Artykuły

Melodramat w chińskich dekoracjach

"Kraina uśmiechu" w reż. Marcina Sławińskiego w Gliwickim Teatrze Muzycznym. Pisze Tadeusz Kijonka w miesięczniku Śląsk.

W liczących już 55 lat dziejach gliwickiej sceny muzycznej "Kraina uśmiechu" Franza Lehara zajmuje miejsce szczególne. To od premiery tej pozycji rozpoczęła się działalność przyszłej Operetki Śląskiej, której kontynuatorem jest teraz Gliwicki Teatr Muzyczny.

Początki były niezwykłe i godne przypomnienia, jako iż akurat ten gatunek długo nie miał w powojennej Polsce racji bytu. W tamtych czasach - a jest rok 1952 - w latach wszechmocy panującego realizmu socrealistycznego, a więc sztuki i kultury programowo zaangażowanej w przebudowę świadomości społecznej i - używając ówczesnej terminologii - przezwyciężania kultury drobnomieszczańskicj i burżuazyjnej, akurat operetka uchodziła za jej wykwint, sztukę wynaturzoną i mamiącą w epoce obowiązującej walki klas. I oto zdarzyło się coś nieprawdopodobnego: uchwałą Sejmu z dnia 13 kwietnia 1952 r. został powołany pierwszy w powojennej Polsce teatr operetkowy - Operetka Śląska z siedzibą w Gliwicach.

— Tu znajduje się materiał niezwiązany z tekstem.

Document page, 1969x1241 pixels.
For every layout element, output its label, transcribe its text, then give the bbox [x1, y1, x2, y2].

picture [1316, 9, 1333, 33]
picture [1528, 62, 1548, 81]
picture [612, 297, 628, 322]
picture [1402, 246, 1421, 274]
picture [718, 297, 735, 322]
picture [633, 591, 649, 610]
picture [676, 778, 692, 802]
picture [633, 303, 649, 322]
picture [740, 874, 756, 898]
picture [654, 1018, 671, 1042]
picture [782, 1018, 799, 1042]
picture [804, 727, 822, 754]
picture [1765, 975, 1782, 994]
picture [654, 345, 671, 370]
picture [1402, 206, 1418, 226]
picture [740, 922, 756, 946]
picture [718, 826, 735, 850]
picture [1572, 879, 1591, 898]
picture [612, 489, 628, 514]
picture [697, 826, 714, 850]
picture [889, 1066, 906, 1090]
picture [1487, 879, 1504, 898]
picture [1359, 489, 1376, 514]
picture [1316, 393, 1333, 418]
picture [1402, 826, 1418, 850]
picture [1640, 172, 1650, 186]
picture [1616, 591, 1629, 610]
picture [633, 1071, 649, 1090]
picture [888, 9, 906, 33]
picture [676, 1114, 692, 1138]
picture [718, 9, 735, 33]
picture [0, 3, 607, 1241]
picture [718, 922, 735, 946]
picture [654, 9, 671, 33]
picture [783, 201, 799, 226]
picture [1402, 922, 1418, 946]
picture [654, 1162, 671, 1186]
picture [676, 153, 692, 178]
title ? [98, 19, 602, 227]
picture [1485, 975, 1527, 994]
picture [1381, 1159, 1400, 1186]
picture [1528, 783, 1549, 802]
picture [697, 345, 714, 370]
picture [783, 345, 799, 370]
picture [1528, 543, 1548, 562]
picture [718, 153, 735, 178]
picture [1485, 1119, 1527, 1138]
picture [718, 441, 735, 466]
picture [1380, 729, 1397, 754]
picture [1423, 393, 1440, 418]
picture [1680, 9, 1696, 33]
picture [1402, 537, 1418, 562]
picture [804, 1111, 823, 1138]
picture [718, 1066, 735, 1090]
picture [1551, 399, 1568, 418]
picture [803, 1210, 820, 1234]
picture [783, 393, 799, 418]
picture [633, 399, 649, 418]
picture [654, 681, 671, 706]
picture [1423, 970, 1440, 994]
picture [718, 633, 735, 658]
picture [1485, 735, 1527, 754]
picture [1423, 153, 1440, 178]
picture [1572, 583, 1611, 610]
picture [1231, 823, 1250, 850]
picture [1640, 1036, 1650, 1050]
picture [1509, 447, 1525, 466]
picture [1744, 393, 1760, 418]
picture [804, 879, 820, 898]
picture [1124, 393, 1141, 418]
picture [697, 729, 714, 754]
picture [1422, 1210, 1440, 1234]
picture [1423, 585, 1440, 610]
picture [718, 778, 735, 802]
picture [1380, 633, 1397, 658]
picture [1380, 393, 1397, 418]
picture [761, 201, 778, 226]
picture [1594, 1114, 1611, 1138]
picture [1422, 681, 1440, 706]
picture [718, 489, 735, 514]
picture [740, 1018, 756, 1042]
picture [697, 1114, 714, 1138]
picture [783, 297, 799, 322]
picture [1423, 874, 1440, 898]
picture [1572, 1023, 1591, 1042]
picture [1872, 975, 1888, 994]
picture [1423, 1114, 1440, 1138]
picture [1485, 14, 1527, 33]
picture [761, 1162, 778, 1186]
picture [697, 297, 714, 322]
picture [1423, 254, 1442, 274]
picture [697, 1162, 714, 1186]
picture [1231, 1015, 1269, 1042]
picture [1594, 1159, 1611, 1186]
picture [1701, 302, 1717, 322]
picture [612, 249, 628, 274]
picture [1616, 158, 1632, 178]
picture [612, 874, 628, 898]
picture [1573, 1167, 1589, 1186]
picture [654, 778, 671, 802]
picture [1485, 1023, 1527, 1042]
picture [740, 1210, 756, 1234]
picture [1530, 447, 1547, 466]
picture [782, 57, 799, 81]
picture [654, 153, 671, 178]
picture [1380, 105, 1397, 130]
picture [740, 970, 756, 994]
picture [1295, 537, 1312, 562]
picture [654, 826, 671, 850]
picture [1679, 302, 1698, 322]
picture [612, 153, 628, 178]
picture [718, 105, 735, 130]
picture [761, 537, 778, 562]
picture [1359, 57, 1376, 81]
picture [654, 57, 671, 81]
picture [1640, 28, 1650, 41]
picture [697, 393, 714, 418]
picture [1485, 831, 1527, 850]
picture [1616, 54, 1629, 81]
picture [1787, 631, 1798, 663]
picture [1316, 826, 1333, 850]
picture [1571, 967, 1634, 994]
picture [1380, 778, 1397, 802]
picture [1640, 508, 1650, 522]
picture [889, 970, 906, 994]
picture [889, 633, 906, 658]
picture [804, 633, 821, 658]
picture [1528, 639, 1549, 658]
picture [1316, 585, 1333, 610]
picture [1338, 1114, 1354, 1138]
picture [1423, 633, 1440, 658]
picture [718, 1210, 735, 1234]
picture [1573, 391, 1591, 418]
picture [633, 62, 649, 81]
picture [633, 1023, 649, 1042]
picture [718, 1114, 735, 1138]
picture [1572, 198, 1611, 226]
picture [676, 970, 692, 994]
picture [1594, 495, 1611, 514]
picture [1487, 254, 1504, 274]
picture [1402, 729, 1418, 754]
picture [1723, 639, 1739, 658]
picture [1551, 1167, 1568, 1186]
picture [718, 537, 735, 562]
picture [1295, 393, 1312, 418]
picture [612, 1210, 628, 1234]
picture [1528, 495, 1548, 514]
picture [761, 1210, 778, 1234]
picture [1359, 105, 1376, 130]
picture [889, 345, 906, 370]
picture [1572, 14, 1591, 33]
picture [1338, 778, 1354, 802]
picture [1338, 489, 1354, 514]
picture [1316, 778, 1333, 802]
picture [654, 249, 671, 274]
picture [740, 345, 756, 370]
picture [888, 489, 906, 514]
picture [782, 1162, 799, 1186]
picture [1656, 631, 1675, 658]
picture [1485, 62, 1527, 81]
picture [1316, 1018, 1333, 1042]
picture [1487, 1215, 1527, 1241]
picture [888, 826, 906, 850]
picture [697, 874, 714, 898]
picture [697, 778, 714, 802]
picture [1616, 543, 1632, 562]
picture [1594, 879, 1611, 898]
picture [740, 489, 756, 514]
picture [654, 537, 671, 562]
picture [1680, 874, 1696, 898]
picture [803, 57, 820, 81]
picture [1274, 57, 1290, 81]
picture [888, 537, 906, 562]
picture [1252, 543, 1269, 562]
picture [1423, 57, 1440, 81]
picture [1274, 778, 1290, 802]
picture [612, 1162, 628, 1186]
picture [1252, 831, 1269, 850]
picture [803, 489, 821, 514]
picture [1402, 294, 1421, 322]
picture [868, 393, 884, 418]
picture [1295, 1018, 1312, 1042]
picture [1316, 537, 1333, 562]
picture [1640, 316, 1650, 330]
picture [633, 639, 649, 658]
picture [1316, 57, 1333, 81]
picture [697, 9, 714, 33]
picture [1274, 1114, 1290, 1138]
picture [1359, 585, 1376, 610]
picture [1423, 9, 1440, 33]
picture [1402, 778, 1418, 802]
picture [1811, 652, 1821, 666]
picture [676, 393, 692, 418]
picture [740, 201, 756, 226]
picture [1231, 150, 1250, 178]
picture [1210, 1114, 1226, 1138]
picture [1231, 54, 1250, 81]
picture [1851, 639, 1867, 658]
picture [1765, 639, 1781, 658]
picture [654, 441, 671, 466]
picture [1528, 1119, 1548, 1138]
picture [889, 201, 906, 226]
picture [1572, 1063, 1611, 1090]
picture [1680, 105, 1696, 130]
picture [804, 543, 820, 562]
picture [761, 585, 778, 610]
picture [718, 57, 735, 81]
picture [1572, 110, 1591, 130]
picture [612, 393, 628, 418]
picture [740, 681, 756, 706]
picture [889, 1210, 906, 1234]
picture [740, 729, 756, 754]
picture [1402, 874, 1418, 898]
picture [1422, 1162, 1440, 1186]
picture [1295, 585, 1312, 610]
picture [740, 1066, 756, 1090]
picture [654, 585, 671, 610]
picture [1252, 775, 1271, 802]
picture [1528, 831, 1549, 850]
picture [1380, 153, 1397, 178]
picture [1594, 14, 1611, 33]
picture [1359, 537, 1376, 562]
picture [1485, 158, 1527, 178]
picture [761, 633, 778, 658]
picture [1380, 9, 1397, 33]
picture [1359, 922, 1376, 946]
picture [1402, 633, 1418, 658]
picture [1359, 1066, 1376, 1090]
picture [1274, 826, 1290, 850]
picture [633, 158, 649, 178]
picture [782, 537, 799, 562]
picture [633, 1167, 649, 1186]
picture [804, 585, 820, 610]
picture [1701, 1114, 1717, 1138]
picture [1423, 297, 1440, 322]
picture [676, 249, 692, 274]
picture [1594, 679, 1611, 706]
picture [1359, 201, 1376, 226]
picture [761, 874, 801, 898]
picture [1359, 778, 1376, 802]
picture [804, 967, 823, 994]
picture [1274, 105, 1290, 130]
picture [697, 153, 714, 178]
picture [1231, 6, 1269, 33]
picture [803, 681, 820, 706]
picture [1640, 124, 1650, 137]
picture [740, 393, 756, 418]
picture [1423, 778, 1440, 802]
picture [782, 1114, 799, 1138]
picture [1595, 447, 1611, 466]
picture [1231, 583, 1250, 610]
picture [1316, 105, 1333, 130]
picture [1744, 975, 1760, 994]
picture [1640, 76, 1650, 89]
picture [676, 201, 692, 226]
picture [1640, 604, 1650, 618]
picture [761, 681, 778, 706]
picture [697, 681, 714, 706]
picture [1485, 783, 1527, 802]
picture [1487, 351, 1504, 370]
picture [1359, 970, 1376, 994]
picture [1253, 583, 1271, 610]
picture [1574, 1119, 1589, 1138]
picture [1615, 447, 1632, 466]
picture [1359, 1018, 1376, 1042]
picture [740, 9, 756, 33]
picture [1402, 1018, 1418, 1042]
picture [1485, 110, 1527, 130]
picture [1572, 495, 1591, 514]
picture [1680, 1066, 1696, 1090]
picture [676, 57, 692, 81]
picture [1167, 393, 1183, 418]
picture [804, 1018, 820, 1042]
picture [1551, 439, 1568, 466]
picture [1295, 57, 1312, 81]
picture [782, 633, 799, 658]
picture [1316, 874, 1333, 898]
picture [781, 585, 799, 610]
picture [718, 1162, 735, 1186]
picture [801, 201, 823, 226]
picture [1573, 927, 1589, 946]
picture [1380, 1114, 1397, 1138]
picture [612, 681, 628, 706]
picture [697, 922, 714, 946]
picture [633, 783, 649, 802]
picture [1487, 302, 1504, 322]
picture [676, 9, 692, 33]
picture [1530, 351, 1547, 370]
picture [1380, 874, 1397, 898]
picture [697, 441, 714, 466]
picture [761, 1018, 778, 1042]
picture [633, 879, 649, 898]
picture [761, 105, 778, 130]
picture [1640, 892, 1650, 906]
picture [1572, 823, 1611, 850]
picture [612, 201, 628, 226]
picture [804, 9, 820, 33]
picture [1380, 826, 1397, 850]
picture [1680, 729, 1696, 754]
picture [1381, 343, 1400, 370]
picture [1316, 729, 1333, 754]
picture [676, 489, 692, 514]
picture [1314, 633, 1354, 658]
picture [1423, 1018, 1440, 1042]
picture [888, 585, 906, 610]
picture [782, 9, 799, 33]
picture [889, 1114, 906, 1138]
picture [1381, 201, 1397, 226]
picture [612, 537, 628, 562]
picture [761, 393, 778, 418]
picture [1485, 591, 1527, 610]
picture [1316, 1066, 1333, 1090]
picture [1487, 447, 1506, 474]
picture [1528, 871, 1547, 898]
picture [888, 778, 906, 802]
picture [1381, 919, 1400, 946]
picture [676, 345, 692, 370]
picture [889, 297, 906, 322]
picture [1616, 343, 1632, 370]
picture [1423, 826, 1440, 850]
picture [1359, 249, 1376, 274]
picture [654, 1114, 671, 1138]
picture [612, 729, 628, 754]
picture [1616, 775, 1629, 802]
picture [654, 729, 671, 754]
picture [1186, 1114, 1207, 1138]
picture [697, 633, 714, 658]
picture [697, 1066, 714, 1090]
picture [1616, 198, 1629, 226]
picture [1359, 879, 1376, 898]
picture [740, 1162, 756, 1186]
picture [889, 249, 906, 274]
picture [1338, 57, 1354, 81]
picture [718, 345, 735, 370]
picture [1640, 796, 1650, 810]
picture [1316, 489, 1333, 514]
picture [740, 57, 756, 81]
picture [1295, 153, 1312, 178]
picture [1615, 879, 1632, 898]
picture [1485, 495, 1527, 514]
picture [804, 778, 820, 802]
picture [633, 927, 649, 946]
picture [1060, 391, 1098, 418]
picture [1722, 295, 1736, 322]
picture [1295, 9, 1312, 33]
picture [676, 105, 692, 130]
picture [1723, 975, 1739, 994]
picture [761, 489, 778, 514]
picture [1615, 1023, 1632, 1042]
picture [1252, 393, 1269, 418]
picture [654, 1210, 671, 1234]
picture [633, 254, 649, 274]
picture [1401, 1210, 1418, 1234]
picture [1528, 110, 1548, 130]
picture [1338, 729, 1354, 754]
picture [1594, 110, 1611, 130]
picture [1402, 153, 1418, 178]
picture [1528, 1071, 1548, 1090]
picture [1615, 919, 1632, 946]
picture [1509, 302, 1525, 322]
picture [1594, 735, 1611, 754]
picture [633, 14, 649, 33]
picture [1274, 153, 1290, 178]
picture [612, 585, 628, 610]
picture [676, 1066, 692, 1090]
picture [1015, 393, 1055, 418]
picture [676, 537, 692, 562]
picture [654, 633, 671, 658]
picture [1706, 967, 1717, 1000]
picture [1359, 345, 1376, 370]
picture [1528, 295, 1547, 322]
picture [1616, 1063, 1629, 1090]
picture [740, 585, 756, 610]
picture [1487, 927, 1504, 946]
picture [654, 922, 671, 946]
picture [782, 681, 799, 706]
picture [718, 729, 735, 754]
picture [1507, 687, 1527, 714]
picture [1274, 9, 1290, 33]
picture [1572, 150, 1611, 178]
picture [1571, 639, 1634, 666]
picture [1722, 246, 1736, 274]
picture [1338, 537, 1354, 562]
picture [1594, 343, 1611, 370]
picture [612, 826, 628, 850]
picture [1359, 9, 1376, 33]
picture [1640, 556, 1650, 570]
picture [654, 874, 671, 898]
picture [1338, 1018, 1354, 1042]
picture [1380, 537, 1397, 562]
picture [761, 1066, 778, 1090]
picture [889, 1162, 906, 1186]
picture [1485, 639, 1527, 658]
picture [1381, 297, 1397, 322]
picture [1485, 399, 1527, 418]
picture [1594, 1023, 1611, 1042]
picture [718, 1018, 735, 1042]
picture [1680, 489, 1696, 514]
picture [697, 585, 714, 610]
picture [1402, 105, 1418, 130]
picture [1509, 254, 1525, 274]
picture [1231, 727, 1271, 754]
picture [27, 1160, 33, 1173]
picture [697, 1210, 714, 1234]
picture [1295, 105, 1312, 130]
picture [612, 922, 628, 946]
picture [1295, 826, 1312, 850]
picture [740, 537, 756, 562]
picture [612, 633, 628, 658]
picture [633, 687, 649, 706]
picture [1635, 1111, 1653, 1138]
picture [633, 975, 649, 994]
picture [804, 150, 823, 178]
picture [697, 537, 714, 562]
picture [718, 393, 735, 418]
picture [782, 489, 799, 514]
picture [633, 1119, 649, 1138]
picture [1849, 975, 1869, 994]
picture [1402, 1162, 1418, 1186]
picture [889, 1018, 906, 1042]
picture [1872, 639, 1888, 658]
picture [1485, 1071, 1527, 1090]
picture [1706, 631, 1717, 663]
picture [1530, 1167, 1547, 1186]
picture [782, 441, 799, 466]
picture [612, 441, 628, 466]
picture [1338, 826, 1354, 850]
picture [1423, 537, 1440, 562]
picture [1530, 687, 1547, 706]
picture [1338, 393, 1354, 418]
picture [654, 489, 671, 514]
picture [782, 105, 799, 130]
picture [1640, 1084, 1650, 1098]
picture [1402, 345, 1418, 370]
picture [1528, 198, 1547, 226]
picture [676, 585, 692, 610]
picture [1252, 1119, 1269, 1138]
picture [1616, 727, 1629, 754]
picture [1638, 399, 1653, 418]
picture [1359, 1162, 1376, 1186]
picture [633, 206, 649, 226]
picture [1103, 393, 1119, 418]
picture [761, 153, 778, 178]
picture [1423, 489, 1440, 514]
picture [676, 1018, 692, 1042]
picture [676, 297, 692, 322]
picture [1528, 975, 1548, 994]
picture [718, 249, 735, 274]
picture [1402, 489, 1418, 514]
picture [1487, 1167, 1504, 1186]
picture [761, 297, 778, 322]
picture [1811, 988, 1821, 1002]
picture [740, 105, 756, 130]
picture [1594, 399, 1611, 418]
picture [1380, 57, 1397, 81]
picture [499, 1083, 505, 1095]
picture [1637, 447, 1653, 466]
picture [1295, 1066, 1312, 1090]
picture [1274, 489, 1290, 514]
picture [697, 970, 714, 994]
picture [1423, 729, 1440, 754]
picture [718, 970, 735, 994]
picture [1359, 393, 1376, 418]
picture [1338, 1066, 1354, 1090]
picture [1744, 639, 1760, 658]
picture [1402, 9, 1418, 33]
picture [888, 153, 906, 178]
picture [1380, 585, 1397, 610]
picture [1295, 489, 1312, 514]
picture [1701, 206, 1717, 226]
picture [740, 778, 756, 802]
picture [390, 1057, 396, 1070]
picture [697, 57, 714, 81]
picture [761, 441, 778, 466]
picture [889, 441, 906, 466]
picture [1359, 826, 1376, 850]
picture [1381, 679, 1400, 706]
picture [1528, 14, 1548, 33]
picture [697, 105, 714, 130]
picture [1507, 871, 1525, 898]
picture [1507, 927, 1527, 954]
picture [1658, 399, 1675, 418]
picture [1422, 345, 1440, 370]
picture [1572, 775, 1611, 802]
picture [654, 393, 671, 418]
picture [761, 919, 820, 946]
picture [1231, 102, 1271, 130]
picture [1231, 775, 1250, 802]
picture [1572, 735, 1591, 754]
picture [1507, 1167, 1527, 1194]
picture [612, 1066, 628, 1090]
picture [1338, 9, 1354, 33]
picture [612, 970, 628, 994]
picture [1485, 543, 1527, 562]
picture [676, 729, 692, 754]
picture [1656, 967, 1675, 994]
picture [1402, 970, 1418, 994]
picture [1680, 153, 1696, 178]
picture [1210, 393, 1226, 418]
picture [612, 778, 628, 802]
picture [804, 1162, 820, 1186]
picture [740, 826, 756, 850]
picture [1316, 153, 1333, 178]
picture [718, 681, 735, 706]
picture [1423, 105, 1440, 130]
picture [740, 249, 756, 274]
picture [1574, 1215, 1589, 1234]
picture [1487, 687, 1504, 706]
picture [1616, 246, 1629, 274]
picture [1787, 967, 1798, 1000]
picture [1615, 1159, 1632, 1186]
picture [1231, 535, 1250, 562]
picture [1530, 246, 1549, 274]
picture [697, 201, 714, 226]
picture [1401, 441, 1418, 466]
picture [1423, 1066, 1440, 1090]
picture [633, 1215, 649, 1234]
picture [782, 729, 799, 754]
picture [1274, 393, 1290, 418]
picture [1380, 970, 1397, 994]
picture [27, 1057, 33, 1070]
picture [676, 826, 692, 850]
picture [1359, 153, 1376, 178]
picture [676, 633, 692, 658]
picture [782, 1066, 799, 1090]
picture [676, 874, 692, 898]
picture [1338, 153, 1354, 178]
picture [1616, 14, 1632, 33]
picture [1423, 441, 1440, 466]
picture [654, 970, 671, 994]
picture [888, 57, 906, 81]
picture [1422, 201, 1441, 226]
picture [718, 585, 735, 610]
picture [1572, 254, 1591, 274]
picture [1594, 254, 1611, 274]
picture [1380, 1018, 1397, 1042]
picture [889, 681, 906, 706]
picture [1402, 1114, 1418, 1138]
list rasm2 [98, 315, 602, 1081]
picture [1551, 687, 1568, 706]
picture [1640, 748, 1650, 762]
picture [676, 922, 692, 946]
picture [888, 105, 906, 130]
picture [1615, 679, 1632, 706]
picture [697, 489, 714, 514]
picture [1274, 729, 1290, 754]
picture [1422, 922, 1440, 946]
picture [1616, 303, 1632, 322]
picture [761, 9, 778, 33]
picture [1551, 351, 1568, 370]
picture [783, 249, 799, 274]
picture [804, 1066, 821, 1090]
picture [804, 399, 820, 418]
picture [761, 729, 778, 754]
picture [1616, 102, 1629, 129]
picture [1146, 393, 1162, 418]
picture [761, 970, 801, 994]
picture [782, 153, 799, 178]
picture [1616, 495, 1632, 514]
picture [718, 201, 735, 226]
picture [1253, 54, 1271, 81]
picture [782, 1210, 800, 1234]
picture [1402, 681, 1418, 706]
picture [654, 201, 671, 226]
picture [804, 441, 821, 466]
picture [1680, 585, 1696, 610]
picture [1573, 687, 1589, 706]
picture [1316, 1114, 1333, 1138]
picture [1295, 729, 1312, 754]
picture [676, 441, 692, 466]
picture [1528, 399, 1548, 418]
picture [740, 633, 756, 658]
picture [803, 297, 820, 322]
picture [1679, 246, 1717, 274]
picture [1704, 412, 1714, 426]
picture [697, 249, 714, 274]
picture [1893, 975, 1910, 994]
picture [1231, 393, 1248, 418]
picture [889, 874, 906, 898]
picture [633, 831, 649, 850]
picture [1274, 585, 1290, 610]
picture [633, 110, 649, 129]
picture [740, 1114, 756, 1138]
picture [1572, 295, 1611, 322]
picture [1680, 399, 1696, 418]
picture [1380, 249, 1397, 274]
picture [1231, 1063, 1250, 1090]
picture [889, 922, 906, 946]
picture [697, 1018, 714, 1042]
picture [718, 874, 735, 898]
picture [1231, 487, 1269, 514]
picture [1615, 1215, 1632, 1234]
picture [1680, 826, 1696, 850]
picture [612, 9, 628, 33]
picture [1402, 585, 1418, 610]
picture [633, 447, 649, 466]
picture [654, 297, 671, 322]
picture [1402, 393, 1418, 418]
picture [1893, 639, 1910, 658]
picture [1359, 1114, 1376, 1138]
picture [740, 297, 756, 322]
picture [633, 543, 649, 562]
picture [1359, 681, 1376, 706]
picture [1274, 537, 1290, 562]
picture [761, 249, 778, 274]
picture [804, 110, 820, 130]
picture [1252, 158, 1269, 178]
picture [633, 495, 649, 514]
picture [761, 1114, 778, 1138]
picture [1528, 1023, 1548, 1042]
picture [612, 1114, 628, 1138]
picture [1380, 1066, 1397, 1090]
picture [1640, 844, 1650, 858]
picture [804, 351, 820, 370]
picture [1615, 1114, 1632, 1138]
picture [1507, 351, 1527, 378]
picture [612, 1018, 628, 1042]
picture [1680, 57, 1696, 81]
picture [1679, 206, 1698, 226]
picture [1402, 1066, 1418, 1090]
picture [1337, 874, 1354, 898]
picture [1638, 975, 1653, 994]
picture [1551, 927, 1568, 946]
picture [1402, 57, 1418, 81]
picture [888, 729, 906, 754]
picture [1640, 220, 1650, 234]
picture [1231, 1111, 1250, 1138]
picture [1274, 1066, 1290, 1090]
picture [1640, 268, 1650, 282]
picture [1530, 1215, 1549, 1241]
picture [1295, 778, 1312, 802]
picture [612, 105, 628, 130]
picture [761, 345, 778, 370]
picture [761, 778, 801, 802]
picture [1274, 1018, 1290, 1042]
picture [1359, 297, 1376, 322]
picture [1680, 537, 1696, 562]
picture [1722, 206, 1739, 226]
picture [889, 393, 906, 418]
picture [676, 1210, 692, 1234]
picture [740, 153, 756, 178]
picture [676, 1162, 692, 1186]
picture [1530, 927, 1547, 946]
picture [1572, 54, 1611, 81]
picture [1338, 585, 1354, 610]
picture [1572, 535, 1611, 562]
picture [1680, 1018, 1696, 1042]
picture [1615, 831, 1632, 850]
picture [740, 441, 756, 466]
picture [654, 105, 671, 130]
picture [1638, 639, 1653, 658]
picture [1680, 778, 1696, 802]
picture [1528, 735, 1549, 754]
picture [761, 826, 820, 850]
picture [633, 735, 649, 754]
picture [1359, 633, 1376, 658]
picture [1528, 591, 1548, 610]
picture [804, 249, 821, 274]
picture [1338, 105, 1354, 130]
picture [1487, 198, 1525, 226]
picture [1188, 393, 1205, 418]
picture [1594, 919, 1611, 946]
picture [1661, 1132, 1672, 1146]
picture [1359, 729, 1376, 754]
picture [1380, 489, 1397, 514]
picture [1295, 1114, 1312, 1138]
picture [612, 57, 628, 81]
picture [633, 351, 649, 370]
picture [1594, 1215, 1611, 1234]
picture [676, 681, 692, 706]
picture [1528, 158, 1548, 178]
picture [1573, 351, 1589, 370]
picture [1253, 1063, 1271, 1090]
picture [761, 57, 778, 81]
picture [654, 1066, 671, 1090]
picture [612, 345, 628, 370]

To, że Sejm podjął akurat tę decyzję w okresie, gdy w teatrach forsowano takie pozycje, jak "Brygada szlifierza Karhana" czy "Jak hartowała się stal" wydaje się faktem nie do pojęcia, skoro oficjalnymi idolami byli przodownicy pracy o nadludzkiej wydajności tytanów z chłopsko-robotniczym rodowodem, zaś szczególnie preferowano propagandowe pieśni masowe. A tu nawet start organizacyjny został wyznaczony przed oficjalną decyzją Sejmu, co oznacza, że była już tylko formalnością. Zgodnie z oczekiwaniami siedzibą nowej sceny miały stać się Gliwice, które wołały o własny teatr. Równie ważnym powodem tej lokalizacji było sąsiedztwo Bytomia, gdzie Opera Śląska utrzymywała swój wielki prestiż artystyczny z okresu najlepszych lat godząc przy tym występy w siedzibie i w stałym objeździe. Uznano tedy, że dysponująca rozbudowanymi zespołami Opera Śląska stanie się matką nowej instytucji do czasu jej pełnego usamodzielnienia, co nastąpiło po 3 latach, w październiku 1955 roku.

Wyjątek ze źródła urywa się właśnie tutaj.